Thomas Hoenig, vice chairman of the Federal Deposit Insurance Corp., said that while his agency can handle the wind-down of one big failing bank at a time, a larger crisis could lead to talk of bailouts.
Hoenig said the authority given to U.S. banking regulators in the Dodd-Frank Act to dismantle a large bank may be effective only in an “idiosyncratic” situation and not a wider breakdown. In the latter case, lawmakers may be pressured to weigh a bailout like the Troubled Asset Relief Program of the 2008 credit crisis, he said at a House Financial Services Committee hearing today.
“If you have a systematic meltdown, as we did last time, I feel pretty confident that the Congress will be asked for another TARP,” he said.
While regulators work to figure out how they would use the law to wind down failing banks, he said “we have institutions that are every bit as vulnerable as they were before.” Big banks are “woefully undercapitalized,” and he contends they should be forced to set aside larger buffers, such as a 10 percent tangible capital ratio.
In statistics he submitted to the committee, bank leverage ratios, as calculated under Europe’s International Financial Reporting Standards, are frequently below 4 percent -- and even lower among some of the largest non-U.S. banks. Deutsche Bank AG (DB:US) is at 1.63 percent and Zurich-based UBS AG (UBSN) at 2.52 percent, his numbers show. Morgan Stanley (MS:US) is the lowest among the largest U.S. banks, at 2.55 percent.
Hoenig, a former Federal Reserve Bank of Kansas City president, said at the hearing that Dodd-Frank didn’t pull the government safety net from banks’ investment arms, which could have made the institutions easier to handle in a crisis by causing them to wall off their investment units.
Two Federal Reserve district bank presidents, Richmond’s Jeffrey Lacker and Richard Fisher of Dallas, said they believe Dodd-Frank didn’t end the perception that some banks are too big to fail.
“I don’t think we have prevented taxpayer bailouts by Dodd-Frank,” Fisher told lawmakers.
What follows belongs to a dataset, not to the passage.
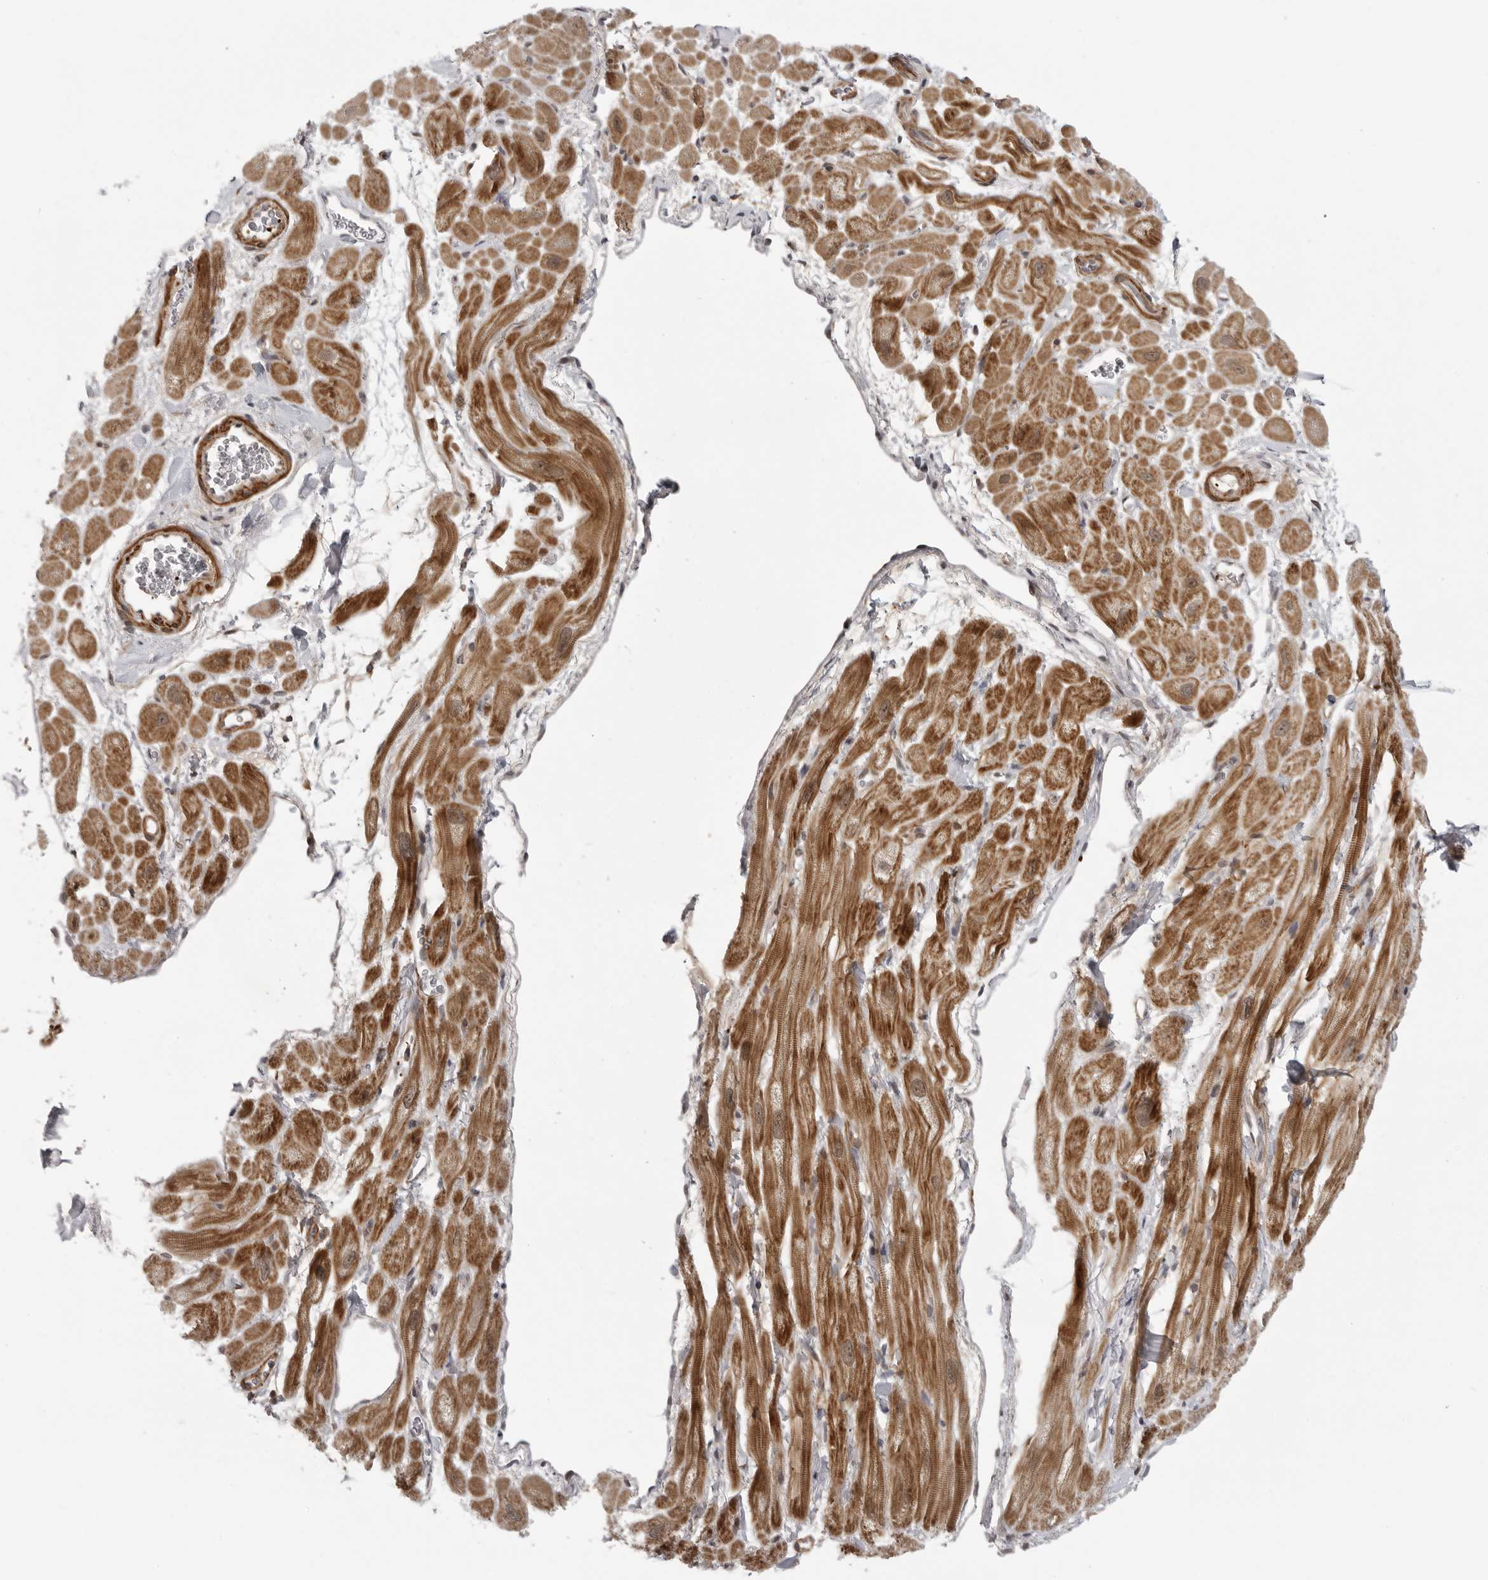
{"staining": {"intensity": "moderate", "quantity": ">75%", "location": "cytoplasmic/membranous"}, "tissue": "heart muscle", "cell_type": "Cardiomyocytes", "image_type": "normal", "snomed": [{"axis": "morphology", "description": "Normal tissue, NOS"}, {"axis": "topography", "description": "Heart"}], "caption": "Cardiomyocytes demonstrate moderate cytoplasmic/membranous positivity in approximately >75% of cells in unremarkable heart muscle. (Brightfield microscopy of DAB IHC at high magnification).", "gene": "TUT4", "patient": {"sex": "male", "age": 49}}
Lacker said the law failed to end the too-big-to-fail perception because it gives a “tremendous amount of discretion” to regulators in deciding how to take down banks, leaving government officials too vulnerable to lobbying and outside influence. He said he thought overhauling the bankruptcy code may be “worthy of consideration” if it can help a big bank go bankrupt rather than relying on FDIC resolution.
The law gave the FDIC the power to dismantle a bank if bankruptcy would be too risky. Former FDIC Chairman Sheila Bair, who also testified today, said the agency has come up with “a viable, operational strategy so the shareholder and creditors will take the losses” instead of taxpayers.
Dodd-Frank also called for banks to write so-called living wills to plan their own demise in the bankruptcy courts. It requires the plans be “credible” and to show how the banks can go bankrupt without threatening the financial system -- “a very tough standard,” according to Bair.